The soundtrack to baseball’s steroid era has been silence.

Now, slowly and painfully, major-leaguers are beginning to speak their minds. Sort of.

“It’s disappointing for everyone who plays baseball — not just the players, but the management, ownership, commissioner. It’s a bad time for the game,” Yankees captain Derek Jeter told reporters in New York as teammate Roger Clemens took the stand on Capitol Hill.

Doesn’t it seem odd that so few players have expressed outrage at what steroids and human growth hormone have done to the grand old game and its legacy?

If your profession had been tarnished, wouldn’t you want to shout out loud in order to protect it? If you were a journeyman waiting for your chance to make the show, wouldn’t you howl in protest knowing others cheated you out of a job?

That seems logical, but it’s not baseball’s way.

Like big-city beat cops, players live by a code. They have each other’s backs. Squealing clubhouse rats are considered lower than cockroaches. It’s not surprising that most players balked when they were asked to cooperate with former Sen. George Mitchell’s investigation.

Aside from Curt Schilling, most players publicly supported Barry Bonds.
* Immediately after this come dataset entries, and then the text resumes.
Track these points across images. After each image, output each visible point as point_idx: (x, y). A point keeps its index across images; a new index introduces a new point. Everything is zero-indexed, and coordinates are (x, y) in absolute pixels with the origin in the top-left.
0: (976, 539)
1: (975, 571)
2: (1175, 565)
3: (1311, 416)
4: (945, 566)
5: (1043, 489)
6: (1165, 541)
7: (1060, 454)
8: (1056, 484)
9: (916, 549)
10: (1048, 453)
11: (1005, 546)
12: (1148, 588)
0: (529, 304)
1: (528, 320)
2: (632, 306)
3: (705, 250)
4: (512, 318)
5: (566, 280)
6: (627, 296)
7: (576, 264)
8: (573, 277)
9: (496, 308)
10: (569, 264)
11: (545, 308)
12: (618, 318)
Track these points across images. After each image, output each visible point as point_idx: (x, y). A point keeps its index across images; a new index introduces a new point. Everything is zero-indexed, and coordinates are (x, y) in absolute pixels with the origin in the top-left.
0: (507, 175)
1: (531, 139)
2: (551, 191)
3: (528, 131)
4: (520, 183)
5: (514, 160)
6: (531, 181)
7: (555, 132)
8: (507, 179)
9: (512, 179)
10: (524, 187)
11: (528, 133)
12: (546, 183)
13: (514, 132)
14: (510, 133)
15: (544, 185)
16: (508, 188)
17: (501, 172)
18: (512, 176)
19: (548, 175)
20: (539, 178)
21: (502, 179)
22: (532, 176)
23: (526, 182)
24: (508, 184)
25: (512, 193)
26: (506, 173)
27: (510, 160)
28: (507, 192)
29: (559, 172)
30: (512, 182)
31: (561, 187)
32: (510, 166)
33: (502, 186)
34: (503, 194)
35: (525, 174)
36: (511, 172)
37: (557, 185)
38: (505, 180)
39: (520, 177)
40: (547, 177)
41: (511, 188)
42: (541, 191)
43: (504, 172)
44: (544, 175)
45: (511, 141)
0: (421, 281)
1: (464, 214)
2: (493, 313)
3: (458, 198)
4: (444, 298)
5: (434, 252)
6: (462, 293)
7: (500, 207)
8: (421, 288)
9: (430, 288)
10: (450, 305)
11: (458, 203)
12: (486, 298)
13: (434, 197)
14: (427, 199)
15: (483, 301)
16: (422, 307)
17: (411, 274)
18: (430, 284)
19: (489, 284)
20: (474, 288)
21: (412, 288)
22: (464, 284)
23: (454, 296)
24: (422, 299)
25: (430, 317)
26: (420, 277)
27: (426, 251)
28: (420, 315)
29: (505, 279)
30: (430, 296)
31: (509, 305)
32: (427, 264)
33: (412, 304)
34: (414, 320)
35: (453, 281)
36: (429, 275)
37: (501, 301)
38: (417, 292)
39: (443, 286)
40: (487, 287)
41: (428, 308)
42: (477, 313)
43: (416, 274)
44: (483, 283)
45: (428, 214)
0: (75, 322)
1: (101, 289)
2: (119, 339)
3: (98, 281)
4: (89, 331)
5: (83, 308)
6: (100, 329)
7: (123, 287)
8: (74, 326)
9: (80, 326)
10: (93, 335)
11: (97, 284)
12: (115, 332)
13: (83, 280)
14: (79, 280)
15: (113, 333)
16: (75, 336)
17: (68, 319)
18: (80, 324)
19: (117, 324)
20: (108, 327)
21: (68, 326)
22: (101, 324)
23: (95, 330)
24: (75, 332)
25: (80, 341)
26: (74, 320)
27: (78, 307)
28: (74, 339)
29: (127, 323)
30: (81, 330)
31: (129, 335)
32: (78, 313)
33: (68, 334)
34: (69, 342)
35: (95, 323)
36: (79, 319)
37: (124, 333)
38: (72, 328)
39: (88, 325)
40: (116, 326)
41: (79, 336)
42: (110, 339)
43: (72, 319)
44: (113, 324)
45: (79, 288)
In most players’ eyes, Bonds’ immense talent excused everything else he did.

A reporter asking a player or manager about what drugs have done to the game is likely to get, “No comment,” or “It’s time to move on.”

Wednesday, Rockies reliever Matt Herges came clean, admitting he took performance-enhancing drugs. He also admitted he was wrong when he declined to talk to Mitchell’s investigators.

“It was ultimately my decision. Nobody said, ‘Don’t do it, don’t talk to them.’ To say that nobody else was talking, that’s a total cop-out, that’s a cowardly way of going about it,” Herges said.

Of course, Herges went public only after he was named in the Mitchell report. And only one active player, Jason Giambi, talked with Mitchell’s investigators.

Which leads to a couple of conclusions. One, the use of steroids and HGH was so widespread players were afraid of incriminating themselves or their buddies. Two, baseball’s code of silence was more important than cleaning up the game the players love.

Either way, baseball’s charms have been drowned out by the sounds of scandal.